- _Data to use_:
────────────────

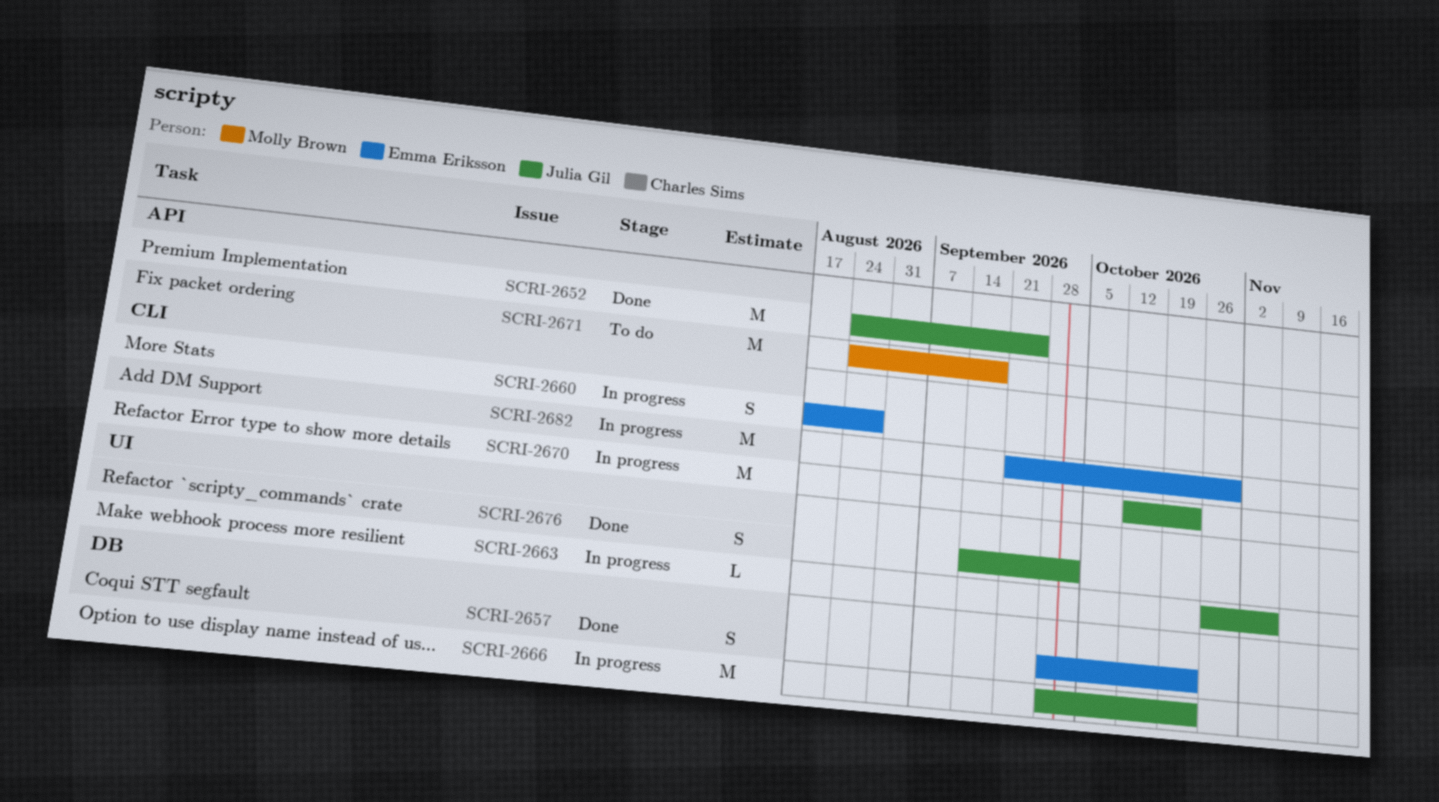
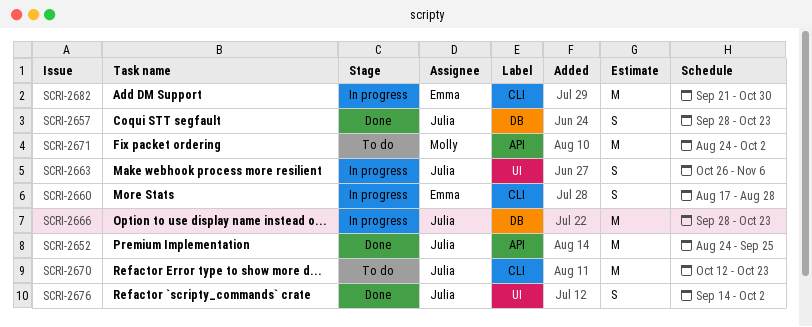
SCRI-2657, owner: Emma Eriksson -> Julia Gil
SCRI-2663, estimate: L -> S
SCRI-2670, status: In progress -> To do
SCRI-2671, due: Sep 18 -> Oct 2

────────────────

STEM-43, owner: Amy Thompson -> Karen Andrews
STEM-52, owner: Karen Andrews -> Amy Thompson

────────────────

- _What is being asked_: From the data above, output exactly the lines between the one containing "STEM-43, owner: Amy Thompson -> Karen Andrews" and the one containing "STEM-52, owner: Karen Andrews -> Amy Thompson", counting both of them.

- _Reply_:
STEM-43, owner: Amy Thompson -> Karen Andrews
STEM-52, owner: Karen Andrews -> Amy Thompson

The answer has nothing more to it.